И вот, уже после того, как спета под занавес «Охота на волков», после того, как вручают Высоцкому еще один геологический сувенир и он шутит: «Ребята, мне еще камень до-рят. Спасибо!.. И хтой-то камень положил в его протянутую руку», после всего этого он предлагает ребятам организовать вечер стихов — только стихов. Желательно — для небольшой аудитории. За концерт-то через Янкловича небольшая сумма в триста рублей получена, а здесь дело другое:
— Денег мне не надо, мне важно ваше мнение и контакт с вами, который мне более необходим, чем вам.
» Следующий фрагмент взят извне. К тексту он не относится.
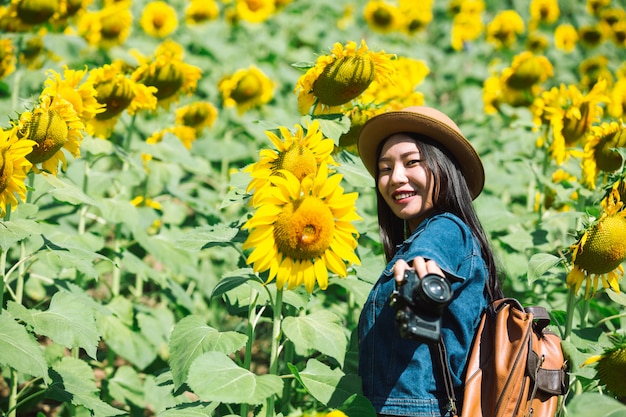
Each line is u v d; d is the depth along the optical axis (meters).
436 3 12.20
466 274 2.58
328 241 2.65
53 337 3.04
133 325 4.36
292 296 3.06
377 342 2.64
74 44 5.31
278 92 7.34
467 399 2.47
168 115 6.47
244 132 6.61
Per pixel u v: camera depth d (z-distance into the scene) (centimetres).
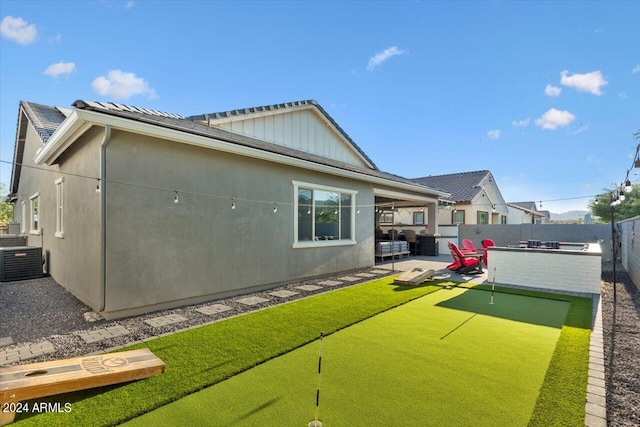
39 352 430
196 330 504
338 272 1062
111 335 491
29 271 968
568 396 318
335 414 285
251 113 1023
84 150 655
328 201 1033
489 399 311
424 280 929
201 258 690
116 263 569
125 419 277
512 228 1678
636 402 313
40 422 273
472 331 507
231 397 312
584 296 774
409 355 413
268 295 764
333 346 442
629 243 1064
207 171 701
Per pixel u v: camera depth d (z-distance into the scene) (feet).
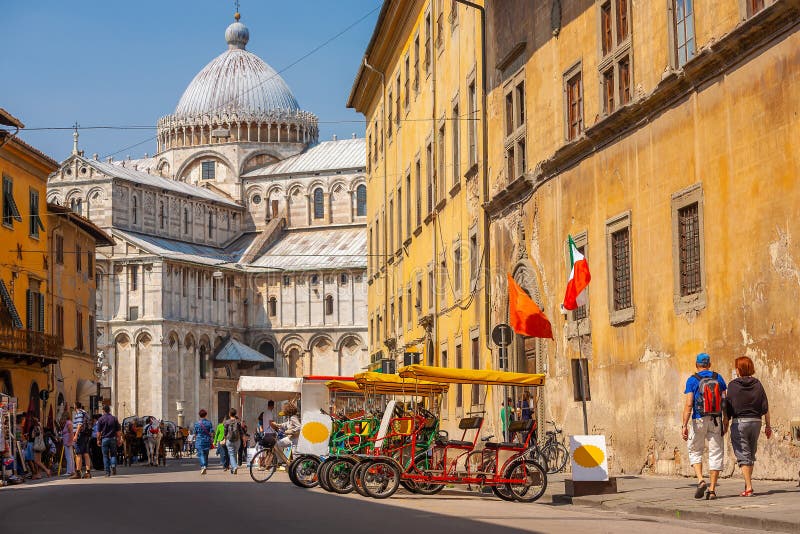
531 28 117.50
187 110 537.65
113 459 143.43
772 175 70.79
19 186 198.59
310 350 491.72
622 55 93.81
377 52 212.23
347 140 538.06
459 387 151.84
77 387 237.86
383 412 94.43
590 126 100.68
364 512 66.44
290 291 495.41
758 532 51.49
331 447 96.43
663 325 86.28
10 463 120.88
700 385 65.41
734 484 72.54
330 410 101.86
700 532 52.31
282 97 544.62
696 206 81.87
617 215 94.89
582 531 53.26
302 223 523.29
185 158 534.37
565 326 107.65
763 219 71.87
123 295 442.50
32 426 139.95
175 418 443.73
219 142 531.09
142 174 485.56
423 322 170.60
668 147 85.30
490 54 132.46
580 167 103.24
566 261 107.04
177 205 485.97
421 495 83.92
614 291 96.22
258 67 546.26
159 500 79.00
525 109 119.55
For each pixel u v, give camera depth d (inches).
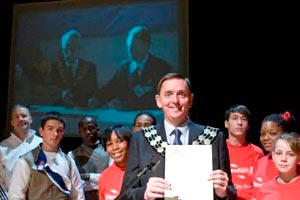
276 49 171.3
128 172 64.7
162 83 65.7
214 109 175.5
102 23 189.8
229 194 60.1
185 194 58.9
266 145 100.4
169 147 61.7
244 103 173.0
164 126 66.7
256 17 174.1
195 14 179.6
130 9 187.2
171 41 180.5
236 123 110.2
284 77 169.6
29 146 132.6
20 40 198.8
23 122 133.5
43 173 98.9
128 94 183.5
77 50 191.5
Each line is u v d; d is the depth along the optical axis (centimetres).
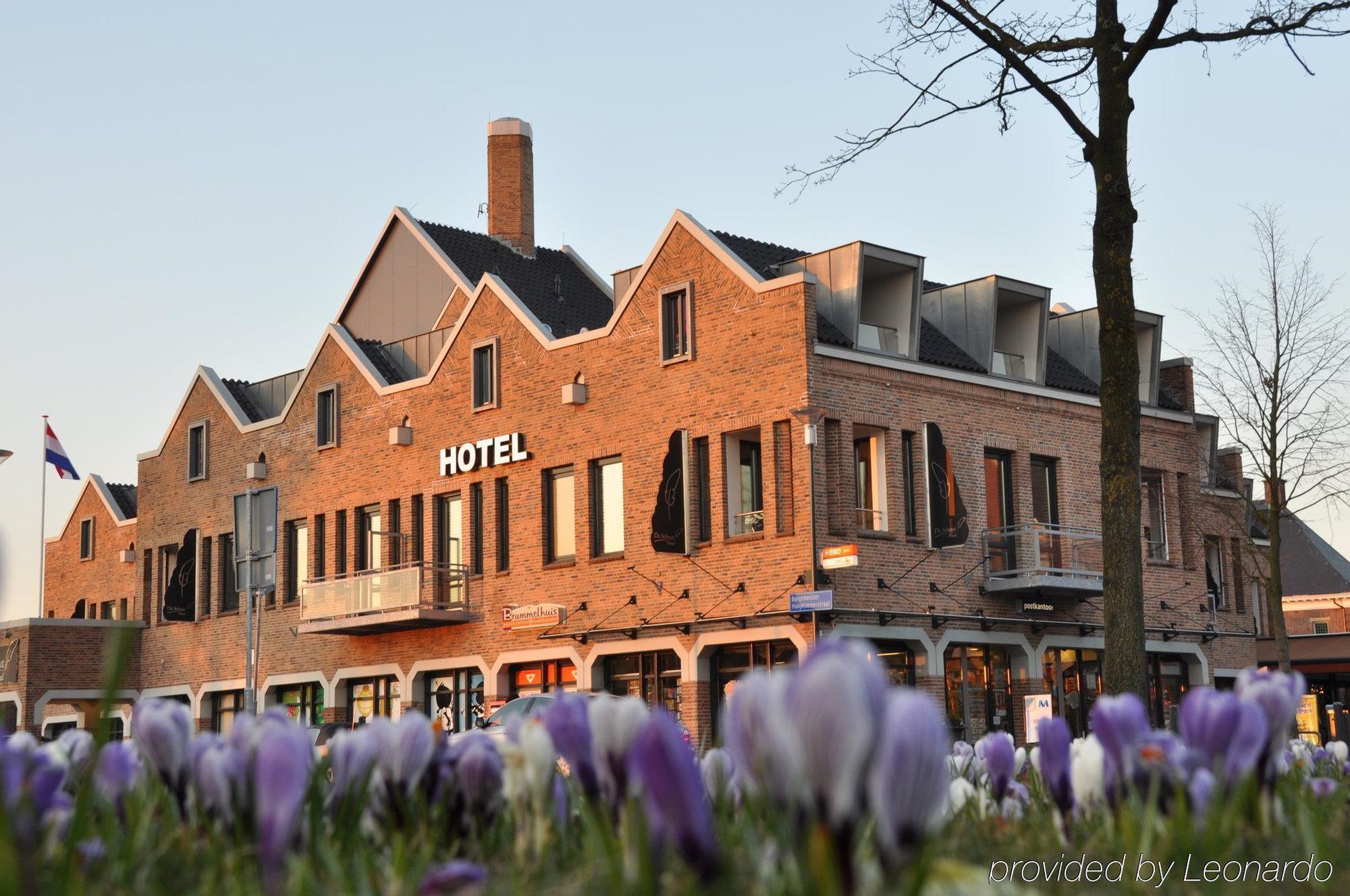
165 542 4828
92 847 279
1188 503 4016
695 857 213
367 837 314
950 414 3384
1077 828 330
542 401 3634
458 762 315
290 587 4331
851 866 184
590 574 3475
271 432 4438
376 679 4062
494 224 4791
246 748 287
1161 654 3919
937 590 3272
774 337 3147
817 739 183
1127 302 1786
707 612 3206
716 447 3238
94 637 4809
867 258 3300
Уже в начале 1979 года такая встреча будет назначена. Но за несколько часов до ее начала раздастся телефонный звонок с какими-то оправданиями насчет того, что «не получилось с аудиторией»…
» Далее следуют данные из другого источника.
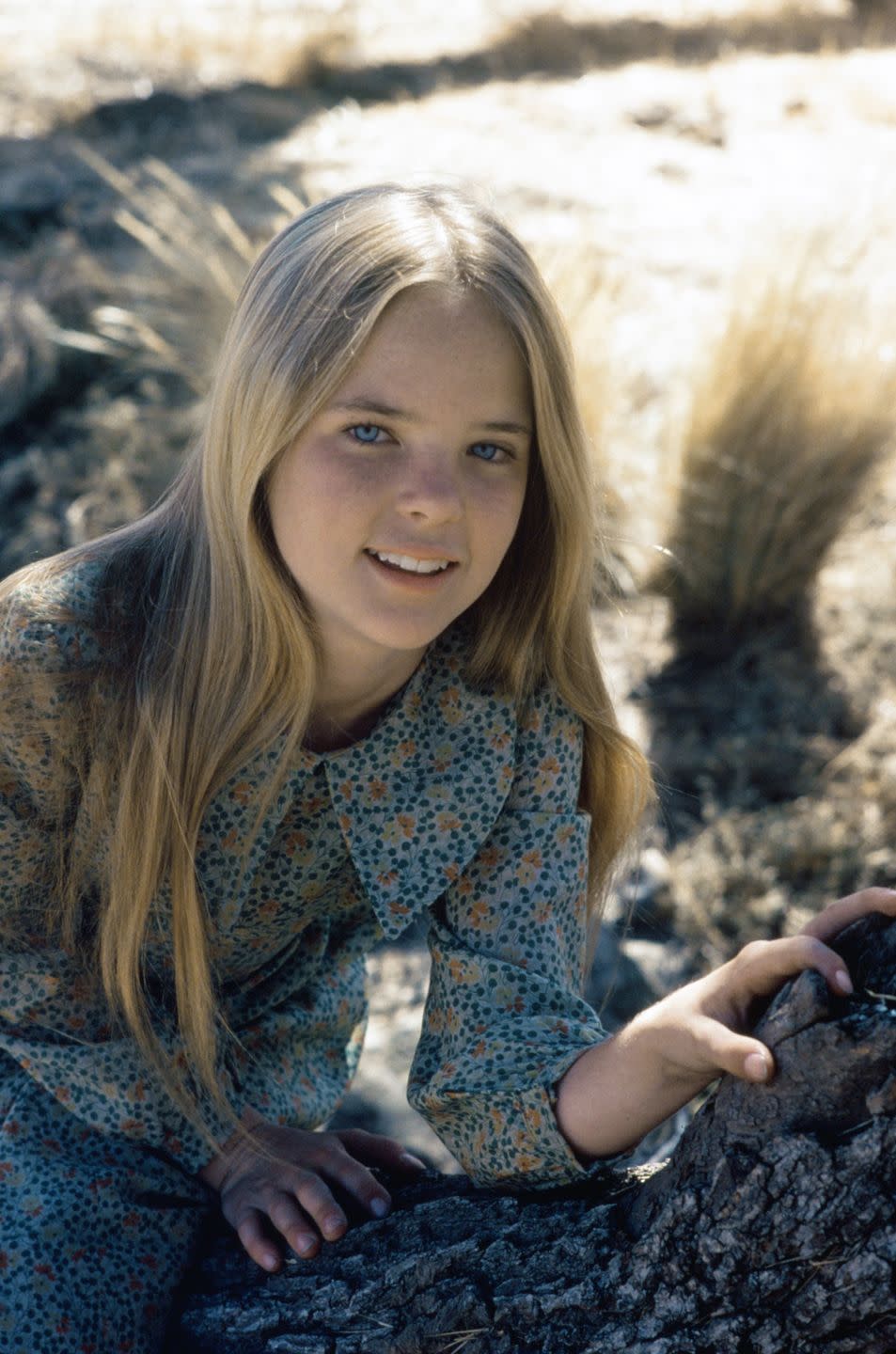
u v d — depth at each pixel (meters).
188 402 4.44
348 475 1.33
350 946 1.80
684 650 3.55
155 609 1.51
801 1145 1.17
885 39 7.81
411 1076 1.52
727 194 5.54
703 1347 1.23
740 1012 1.26
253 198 5.45
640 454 3.83
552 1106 1.38
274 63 7.13
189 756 1.48
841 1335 1.18
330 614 1.44
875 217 3.94
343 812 1.53
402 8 8.42
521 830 1.54
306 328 1.33
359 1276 1.41
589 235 4.31
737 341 3.60
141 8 7.98
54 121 6.26
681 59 7.47
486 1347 1.30
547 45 7.60
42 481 4.30
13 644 1.49
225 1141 1.56
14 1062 1.61
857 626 3.57
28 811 1.55
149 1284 1.48
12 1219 1.47
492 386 1.34
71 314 4.72
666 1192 1.27
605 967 2.76
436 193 1.40
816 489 3.52
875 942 1.21
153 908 1.55
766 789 3.19
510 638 1.53
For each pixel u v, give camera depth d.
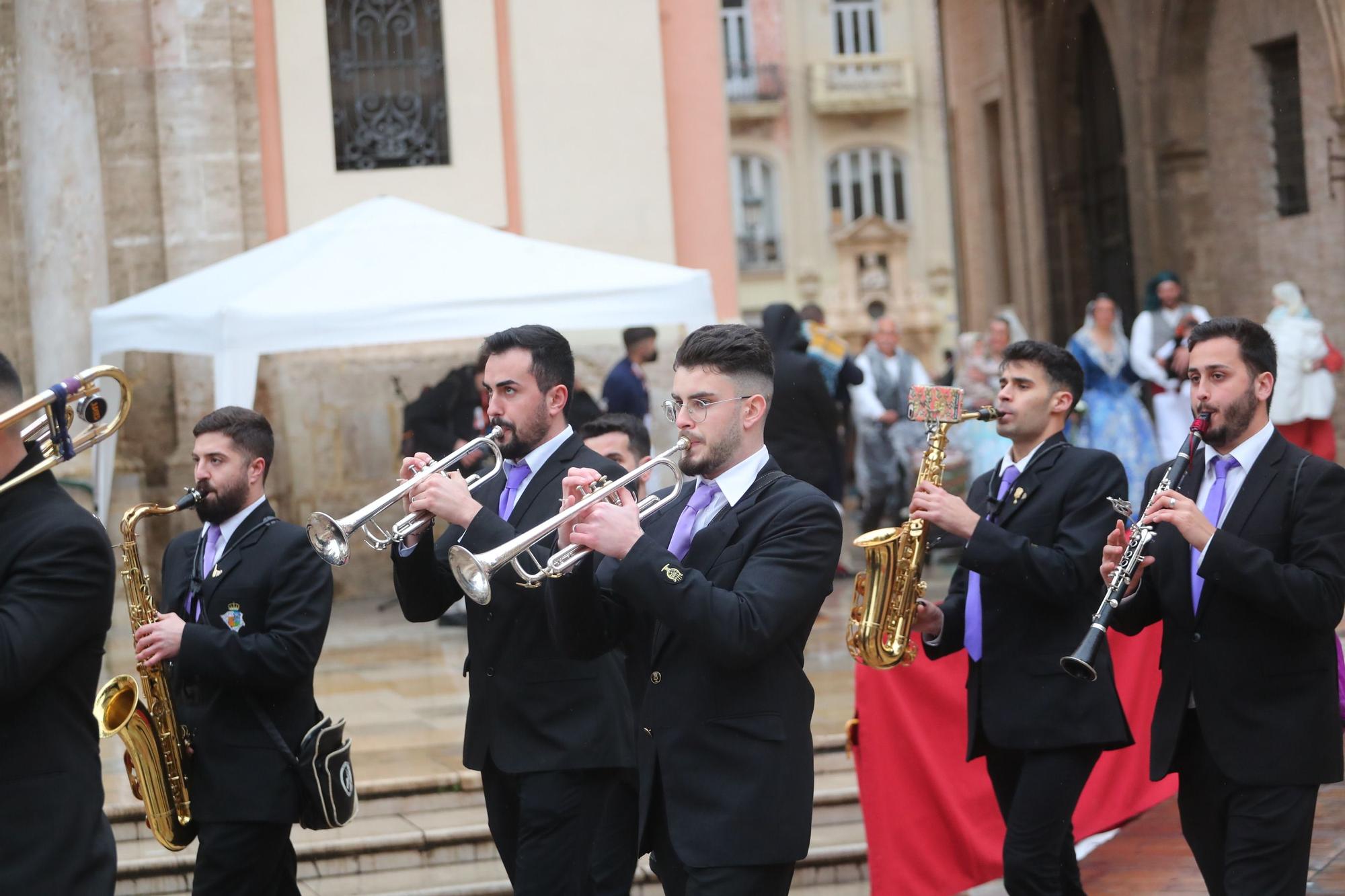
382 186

Со словами «все ясно» Высоцкий положит трубку.
Двадцать шестого декабря — прогон «Преступления и наказания». До этого Высоцкий только дважды репетировал в спектакле. В зале сидит Смоктуновский, играющий у Швейцера Сальери. (В роли Моцарта теперь Золотухин, а сам Смоктуновский тоже был Моцартом лет двадцать назад, но только в фильме-опере.) Намного нас старше, а выглядит отлично, подтянуто. Любезно-коварная улыбка с множеством оттенков и полутонов. Интонация, незаметно переходящая от елейности к издевке.
Его называют Гамлетом шестидесятых, считая, что Высоцкий у него как бы эстафету принял. (Во время таганской премьеры Иннокентий Михайлович сказал сидевшему с ним рядом Станиславу Долецкому: «Это можно принимать, можно не принимать, но с этого дня играть Гамлета так, как играли раньше, уже нельзя!») Но не менее крупная роль Смоктуновского — Порфирий Петрович в фильме Кулиджанова. Там он начисто переиграл Тараторкина-Раскольникова и Копеляна-Свидригайлова. Вообще, у Достоевского все персонажи из одного вещества, раздвоение между добром и злом — в каждом. А в театре и кино нельзя обойтись без лидера, премьера. И тут есть свобода в том, кого выбрать в главные, кто все понимает, как сам Достоевский. И в этом смысле Высоцкий кое-что взял от киношного Порфирия. В таганском Свидригайлове — весь спектр человеческий: низость и великодушие, азарт желаний и широта ума. И Дон Гуан тоже в нем по-своему отозвался — жаждой жизни, которая делает героя не мрачным мономаном, не фанатиком самоубийства, а полнокровным человеком, готовым к возрождению и обновлению вплоть до рокового выстрела.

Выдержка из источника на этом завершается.